Reliance barred from trading futures for a year
Reliance Industries said it would appeal against the SEBI judgement
Billionaire Mukesh Ambani’s Reliance Industries Ltd. has been barred from trading futures and options on India’s equity markets for a year after being found guilty of fraudulent activity by the market regulator.
The Securities and Exchange Board of India said Reliance, along with 12 unlisted trading houses it used, carried out unlawful transactions in shares of its former unit Reliance Petroleum Ltd. in late 2007. The regulator ordered the companies to return gains of Rs4.47 billion (Dh250.8 billion) plus interest, according to an order on its website Friday.
“This is not a normal case of price manipulation or volume manipulation,” SEBI’s whole time member G. Mahalingam said in the order. “This is an unique strategy of “manipulating the settlement price in one market to gain across the volumes accumulated in the other market.”
Reliance Industries said Friday it will appeal the judgement as it believes the trades in Reliance Petroleum shares were genuine and carried out in the interest of its shareholders.

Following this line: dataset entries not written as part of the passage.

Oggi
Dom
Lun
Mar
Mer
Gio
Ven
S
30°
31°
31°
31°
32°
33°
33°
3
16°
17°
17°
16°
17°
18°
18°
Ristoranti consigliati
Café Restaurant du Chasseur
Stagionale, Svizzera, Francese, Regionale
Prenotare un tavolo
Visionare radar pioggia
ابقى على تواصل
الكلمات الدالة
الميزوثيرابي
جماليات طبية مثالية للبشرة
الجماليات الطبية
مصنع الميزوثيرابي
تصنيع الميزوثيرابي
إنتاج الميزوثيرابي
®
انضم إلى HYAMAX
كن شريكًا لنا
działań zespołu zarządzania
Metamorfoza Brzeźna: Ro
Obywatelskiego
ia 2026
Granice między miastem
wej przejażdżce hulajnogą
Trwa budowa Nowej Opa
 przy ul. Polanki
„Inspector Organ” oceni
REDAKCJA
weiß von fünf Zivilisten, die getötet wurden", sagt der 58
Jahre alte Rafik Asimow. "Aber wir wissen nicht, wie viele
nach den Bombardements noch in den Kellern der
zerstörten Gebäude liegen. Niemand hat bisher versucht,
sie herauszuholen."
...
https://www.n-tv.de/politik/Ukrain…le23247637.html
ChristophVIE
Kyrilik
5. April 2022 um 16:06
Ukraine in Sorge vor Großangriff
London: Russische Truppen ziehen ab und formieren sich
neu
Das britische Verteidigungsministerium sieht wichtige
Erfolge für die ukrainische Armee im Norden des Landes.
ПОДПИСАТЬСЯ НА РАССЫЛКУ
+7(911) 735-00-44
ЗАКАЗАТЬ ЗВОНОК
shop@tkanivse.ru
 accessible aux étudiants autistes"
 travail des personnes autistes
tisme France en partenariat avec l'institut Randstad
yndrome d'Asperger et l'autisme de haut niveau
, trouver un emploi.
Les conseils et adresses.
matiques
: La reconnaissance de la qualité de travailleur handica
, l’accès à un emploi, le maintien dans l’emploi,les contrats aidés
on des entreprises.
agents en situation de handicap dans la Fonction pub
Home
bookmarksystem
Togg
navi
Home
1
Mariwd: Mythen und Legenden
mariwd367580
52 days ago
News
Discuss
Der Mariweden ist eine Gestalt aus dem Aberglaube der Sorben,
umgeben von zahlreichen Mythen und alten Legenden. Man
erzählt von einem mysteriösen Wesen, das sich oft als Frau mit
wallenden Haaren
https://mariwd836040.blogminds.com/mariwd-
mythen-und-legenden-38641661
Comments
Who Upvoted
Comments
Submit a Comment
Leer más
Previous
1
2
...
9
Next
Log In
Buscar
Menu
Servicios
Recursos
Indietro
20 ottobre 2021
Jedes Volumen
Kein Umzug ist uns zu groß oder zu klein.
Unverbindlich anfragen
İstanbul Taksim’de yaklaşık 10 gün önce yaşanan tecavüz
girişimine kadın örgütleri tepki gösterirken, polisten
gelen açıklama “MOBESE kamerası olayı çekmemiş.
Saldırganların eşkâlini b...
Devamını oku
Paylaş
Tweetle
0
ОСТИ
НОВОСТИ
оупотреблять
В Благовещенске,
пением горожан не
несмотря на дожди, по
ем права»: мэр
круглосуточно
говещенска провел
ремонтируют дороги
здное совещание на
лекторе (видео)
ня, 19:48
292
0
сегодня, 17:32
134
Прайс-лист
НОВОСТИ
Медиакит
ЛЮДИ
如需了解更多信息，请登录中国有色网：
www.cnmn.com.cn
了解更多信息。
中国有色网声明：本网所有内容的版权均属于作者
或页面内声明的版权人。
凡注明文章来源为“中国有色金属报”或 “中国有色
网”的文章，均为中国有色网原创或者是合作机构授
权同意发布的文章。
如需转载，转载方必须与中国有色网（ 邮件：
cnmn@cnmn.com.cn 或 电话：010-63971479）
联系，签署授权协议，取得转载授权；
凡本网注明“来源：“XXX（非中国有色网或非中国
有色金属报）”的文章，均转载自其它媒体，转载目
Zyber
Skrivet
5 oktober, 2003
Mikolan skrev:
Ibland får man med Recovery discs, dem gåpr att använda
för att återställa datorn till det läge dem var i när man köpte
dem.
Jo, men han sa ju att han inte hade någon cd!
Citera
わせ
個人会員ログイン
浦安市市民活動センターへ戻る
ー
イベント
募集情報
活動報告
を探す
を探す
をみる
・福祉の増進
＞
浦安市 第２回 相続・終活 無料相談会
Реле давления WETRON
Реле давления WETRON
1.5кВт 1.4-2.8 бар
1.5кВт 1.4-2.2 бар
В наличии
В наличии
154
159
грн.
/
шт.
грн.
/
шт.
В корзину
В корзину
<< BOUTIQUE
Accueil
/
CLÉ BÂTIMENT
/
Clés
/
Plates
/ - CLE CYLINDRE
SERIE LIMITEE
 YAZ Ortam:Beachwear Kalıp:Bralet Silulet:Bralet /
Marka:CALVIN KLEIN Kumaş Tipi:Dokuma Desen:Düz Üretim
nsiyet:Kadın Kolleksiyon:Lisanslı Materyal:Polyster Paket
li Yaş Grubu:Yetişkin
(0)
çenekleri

“SEBI appears to have misconstrued the true nature of the transactions and imposed unjustifiable sanctions,” the company said.
Payment deadline
The Securities and Exchange Board ordered Reliance Industries to pay the stipulated amount within 45 days with interest at 12 per cent a year starting in November 2007. The total including interest is almost Rs10 billion, according to Bloomberg calculations.
According to the order, Reliance’s board approved the sale of 5 per cent of its stake in Reliance Petroleum in March 2007. In November, Reliance colluded with 12 small companies to take “substantial positions” in that month’s futures contract of Reliance Petroleum.